新春の集い 第一部講演 −お米は生産者と消費者で一緒に作るもの− 講師 提携米・黒瀬農舎 代表 黒瀬 正 氏
 (インターン作)
 
 黒瀬氏は滋賀県の農家の生まれである。将来は自分も農業を、と考えていたそうだが実際は県庁に勤め、その後脱サラして秋田県の大潟村に移り住み現在にいたる。大潟村との縁は、当時、政府が掲げた"民主的な農村づくり"に惚れこんでのことだ。移り住んだ当初は田んぼづくりから始める重労働だったようだが、それがまた楽しかったと語る。
 黒瀬氏の米作りは食管法との戦いであったように思う。食管法はそもそも米不足の時代、貧富の差によらず皆が米を手に入れられるようつくられた制度である。それは今日のような減反を強いられる時代にはそぐわない、農民の自立を妨げるとして独自の米作りを模索してきた。
 黒瀬氏は米作りを通じて真の民主主義の獲得もめざしてきた。自らがおいしいと思える米を作り販売することが、農民の自立を促し自己責任を意識させるのだと。
 実際、これに見合うだけのおいしい米作りのため多大な苦労を重ねてきた。現在ある田んぼの三分の二は無農薬、残りの三分の一は除草剤を一回撒くだけである。消費者に信頼できるおいしい米を届けようと日々がんばっている。黒瀬氏は語る。「自分たちの米を都会の人達が買ってくれることでまたがんばれる」と。おそらく、自分達の信念が消費者にも受け入れられている、と支えになっているのであろう。
 そんな黒瀬氏の姿が村の人々の信頼を得ているのだろうか。黒瀬さんの奥さんが現在、大潟村の村長であるそう。
 昨今、地方の自治力が問われている。黒瀬氏の住む大潟村では、米作りがそれを象徴しているように思う。本日の講演は、私達には私達なりの"自治像"を描き、前進していくことが求められているように感じた。そういった点でも新春の集いにふさわしいテーマであったように思う。

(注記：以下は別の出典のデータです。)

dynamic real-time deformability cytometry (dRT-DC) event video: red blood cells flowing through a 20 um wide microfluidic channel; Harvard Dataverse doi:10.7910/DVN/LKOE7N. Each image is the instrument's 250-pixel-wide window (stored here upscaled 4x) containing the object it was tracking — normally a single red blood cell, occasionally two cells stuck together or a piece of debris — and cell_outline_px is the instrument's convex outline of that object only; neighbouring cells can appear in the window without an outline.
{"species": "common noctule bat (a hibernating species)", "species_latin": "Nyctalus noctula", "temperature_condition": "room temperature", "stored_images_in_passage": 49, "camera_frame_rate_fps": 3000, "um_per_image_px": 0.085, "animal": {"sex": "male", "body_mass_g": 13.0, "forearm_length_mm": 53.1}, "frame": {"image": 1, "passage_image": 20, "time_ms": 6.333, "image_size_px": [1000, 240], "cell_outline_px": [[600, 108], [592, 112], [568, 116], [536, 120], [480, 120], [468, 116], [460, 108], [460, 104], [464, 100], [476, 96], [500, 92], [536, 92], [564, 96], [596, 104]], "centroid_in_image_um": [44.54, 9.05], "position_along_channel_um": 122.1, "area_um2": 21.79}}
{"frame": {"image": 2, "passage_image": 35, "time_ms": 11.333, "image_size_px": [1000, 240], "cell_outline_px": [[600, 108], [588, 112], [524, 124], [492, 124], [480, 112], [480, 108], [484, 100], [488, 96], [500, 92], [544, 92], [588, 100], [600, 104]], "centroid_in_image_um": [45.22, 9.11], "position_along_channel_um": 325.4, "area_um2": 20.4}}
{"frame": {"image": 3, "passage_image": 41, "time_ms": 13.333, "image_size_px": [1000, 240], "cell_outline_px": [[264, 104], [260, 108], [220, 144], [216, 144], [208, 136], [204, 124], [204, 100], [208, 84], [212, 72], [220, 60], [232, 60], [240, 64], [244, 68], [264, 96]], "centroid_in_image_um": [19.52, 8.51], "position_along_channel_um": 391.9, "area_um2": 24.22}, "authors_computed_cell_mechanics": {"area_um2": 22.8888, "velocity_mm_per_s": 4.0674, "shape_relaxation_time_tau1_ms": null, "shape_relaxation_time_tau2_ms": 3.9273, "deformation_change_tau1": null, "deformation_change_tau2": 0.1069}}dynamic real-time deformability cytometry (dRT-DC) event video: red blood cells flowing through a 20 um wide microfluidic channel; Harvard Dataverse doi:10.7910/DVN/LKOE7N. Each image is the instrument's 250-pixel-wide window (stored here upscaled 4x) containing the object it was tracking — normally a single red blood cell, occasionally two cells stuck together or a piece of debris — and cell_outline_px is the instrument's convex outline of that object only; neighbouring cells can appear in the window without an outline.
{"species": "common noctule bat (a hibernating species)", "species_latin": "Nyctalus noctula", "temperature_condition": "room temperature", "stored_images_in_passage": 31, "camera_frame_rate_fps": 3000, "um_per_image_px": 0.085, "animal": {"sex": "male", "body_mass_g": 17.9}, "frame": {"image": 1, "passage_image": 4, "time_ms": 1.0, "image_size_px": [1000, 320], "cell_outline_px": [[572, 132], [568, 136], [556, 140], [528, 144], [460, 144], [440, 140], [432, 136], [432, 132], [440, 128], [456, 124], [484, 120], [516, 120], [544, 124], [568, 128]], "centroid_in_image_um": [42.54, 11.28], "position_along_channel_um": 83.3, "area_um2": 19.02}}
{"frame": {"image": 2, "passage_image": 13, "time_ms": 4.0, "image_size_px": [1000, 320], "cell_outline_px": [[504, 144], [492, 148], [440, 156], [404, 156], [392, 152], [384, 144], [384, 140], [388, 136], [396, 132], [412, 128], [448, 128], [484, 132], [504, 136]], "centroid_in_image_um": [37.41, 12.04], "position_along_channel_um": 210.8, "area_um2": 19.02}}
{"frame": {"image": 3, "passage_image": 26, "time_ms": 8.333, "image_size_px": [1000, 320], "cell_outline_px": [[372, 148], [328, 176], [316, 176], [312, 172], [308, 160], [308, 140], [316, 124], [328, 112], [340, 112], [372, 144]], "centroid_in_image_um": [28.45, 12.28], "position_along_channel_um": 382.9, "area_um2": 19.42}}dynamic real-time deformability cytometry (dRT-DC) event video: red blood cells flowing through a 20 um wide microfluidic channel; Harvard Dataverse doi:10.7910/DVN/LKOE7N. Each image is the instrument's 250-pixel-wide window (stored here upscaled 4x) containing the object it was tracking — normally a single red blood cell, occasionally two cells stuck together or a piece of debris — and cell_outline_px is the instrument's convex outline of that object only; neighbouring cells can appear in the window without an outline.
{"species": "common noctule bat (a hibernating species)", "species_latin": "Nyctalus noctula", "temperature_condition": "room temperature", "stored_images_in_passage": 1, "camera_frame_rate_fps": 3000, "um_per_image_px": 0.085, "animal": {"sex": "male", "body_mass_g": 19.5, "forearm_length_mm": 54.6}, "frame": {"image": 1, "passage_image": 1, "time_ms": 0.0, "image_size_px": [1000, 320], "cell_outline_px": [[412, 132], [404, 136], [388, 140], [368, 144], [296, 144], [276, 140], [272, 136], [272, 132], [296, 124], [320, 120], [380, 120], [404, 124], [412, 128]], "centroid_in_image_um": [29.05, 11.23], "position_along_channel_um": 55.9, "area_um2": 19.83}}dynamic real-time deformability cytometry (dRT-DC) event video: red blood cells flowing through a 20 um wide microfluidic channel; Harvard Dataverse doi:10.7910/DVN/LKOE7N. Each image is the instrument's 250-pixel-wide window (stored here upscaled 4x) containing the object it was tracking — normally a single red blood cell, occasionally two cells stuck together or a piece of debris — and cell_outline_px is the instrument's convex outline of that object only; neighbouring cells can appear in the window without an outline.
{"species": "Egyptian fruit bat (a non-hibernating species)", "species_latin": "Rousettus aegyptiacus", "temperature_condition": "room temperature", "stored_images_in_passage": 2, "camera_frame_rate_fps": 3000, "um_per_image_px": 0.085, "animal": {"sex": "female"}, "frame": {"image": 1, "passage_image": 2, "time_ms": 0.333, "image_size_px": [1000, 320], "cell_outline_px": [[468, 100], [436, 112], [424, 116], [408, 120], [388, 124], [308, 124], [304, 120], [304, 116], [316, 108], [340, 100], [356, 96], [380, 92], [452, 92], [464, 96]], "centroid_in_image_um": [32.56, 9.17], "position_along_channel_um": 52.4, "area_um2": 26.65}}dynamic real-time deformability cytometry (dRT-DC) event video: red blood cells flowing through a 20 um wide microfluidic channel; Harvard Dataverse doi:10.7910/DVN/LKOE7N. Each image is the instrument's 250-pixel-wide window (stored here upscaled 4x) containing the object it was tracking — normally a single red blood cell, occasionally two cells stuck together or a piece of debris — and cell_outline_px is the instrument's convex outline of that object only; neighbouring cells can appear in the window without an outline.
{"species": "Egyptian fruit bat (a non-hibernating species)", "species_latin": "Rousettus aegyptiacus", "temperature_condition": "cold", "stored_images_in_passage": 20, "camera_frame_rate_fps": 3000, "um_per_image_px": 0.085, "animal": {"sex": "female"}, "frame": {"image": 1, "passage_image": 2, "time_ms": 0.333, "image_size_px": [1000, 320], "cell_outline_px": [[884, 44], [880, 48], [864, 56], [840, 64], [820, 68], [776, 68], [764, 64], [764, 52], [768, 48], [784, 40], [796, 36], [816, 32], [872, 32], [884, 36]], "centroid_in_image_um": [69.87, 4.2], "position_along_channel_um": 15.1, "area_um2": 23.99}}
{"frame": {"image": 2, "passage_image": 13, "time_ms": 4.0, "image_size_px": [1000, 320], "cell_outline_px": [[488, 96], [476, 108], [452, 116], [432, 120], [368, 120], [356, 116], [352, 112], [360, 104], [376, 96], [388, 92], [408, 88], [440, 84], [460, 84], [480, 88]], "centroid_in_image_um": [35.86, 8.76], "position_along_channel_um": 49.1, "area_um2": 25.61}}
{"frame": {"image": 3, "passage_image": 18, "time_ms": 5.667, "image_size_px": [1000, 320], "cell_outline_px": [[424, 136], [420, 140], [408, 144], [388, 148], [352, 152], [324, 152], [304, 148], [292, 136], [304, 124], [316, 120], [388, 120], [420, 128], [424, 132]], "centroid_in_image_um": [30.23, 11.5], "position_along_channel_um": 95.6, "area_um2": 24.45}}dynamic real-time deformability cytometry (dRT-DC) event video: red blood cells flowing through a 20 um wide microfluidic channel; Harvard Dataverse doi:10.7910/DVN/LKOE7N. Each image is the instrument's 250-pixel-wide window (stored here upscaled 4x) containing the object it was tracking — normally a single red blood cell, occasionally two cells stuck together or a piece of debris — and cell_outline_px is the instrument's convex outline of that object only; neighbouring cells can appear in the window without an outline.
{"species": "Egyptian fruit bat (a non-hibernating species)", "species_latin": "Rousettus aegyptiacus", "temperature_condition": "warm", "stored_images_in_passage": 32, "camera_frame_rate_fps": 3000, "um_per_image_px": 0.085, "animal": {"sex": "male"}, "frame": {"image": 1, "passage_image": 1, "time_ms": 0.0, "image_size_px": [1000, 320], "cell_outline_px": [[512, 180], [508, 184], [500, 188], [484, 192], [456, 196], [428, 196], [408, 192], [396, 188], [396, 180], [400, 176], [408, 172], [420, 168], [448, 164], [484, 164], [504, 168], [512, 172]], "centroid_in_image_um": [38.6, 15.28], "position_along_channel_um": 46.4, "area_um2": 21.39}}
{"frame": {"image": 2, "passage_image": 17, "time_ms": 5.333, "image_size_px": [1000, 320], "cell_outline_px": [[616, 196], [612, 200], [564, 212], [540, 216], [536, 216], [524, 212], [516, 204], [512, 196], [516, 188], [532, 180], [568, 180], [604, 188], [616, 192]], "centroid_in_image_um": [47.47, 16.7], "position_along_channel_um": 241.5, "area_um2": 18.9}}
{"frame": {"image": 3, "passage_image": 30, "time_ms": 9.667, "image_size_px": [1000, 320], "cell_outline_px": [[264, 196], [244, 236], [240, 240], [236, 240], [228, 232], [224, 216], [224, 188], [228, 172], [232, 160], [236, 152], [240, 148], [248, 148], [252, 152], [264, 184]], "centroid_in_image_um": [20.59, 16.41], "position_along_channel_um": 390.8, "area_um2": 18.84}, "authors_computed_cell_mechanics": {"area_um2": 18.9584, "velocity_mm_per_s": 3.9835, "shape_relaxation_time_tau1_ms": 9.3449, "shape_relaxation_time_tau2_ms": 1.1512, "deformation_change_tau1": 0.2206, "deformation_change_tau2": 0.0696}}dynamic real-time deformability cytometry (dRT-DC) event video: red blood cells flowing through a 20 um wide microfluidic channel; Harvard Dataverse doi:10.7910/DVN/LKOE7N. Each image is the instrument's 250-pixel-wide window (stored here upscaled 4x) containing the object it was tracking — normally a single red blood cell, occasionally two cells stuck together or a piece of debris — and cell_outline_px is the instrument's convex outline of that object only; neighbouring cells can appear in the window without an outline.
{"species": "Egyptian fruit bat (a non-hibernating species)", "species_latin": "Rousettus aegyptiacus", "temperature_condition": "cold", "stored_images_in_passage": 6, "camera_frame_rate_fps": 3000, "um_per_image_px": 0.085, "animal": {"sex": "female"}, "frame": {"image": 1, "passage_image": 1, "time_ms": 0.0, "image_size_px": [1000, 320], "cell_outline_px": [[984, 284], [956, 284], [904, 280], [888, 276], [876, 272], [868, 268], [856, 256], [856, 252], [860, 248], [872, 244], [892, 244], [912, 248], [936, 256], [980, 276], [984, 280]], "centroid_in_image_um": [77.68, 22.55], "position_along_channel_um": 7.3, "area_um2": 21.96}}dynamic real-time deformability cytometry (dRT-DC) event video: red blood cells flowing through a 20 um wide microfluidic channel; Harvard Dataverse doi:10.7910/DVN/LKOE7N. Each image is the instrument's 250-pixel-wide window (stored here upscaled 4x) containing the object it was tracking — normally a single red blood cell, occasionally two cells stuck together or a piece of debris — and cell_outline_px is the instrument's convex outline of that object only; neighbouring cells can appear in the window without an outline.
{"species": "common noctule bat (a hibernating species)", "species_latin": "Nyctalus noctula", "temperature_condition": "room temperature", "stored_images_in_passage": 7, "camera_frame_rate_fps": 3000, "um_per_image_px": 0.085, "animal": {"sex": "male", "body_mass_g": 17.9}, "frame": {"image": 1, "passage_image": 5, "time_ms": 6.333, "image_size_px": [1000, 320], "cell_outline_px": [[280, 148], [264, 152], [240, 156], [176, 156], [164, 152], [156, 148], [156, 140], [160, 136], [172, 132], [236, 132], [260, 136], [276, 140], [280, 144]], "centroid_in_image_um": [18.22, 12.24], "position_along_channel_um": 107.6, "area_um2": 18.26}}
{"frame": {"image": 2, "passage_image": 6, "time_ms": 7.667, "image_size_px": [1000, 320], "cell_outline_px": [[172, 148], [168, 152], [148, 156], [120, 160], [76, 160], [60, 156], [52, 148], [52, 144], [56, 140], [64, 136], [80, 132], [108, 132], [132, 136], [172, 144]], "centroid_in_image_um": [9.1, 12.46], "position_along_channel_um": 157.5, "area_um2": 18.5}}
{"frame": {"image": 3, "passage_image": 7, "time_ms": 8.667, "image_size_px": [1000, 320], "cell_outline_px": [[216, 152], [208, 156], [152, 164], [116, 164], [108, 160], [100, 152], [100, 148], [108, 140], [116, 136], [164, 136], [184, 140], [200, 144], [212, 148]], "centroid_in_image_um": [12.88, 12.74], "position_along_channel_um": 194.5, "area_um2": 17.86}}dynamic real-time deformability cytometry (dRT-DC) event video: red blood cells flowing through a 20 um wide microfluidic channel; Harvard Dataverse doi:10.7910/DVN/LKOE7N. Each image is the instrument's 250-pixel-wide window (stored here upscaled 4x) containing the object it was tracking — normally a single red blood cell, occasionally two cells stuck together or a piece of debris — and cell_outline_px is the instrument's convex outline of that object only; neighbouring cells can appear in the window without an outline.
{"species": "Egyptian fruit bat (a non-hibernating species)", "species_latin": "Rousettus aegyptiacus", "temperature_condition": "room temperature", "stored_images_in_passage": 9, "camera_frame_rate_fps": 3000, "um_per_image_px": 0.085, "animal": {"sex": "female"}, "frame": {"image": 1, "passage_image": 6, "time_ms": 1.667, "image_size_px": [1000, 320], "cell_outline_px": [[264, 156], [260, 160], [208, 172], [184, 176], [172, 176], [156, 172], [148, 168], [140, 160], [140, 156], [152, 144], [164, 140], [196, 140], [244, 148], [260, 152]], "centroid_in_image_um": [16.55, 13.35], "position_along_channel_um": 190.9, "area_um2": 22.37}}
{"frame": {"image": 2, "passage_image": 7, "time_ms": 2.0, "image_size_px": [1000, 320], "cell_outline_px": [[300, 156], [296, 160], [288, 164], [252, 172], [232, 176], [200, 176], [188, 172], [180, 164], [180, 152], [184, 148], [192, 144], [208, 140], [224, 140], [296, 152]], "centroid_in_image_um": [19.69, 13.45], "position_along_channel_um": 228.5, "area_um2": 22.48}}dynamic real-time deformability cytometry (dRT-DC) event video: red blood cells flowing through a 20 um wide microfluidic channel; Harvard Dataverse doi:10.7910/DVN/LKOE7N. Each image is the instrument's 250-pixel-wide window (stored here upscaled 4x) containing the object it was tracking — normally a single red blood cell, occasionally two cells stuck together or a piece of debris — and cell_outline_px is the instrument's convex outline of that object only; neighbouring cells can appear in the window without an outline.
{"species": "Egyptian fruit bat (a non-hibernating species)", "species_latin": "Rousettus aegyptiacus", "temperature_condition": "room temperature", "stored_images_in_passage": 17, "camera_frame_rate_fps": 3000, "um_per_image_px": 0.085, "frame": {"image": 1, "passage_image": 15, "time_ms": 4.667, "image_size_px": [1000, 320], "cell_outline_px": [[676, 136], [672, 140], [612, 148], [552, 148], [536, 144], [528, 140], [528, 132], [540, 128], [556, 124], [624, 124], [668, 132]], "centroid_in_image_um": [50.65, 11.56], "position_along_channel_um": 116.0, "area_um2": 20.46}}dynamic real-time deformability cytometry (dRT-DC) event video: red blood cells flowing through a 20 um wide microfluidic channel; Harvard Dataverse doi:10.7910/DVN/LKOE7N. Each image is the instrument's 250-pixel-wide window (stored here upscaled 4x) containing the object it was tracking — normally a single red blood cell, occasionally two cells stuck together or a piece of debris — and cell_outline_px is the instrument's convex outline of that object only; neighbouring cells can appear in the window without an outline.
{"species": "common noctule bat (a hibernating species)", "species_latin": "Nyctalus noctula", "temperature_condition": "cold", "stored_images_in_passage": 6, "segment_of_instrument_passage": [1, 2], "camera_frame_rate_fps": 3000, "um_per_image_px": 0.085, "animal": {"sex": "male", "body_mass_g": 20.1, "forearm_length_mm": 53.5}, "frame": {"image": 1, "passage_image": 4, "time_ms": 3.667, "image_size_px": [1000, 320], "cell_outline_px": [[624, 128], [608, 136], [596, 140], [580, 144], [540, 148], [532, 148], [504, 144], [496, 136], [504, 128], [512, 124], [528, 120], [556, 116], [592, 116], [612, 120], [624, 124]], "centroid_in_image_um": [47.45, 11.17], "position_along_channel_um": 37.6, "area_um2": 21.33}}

写真 講演中の黒瀬 正 氏、タイトル看板、懇親会で挨拶する吉田 つとむ 

リンク: 提携米 黒瀬農舎

吉田注)
 吉田つとむ後援会主催「第5回新春の集い」の、講演内容をインターンの人にまとめていただきました。講演時間は吉田の開会挨拶を含めて1時間弱でした。本格的な「講演会」と考えると短か過ぎ、新年会の「イントロ」と考えると、珍しいタイプの会だと思います。
 なお、「黒瀬さんの奥さんが現在、大潟村の村長」だと言うことは、講演会・懇親会の間には明らかにされませんでした。会が終わって以降に、実行委員との懇談の席で出た話題でした。吉田自身も、不勉強で、そのことを知らないでいました。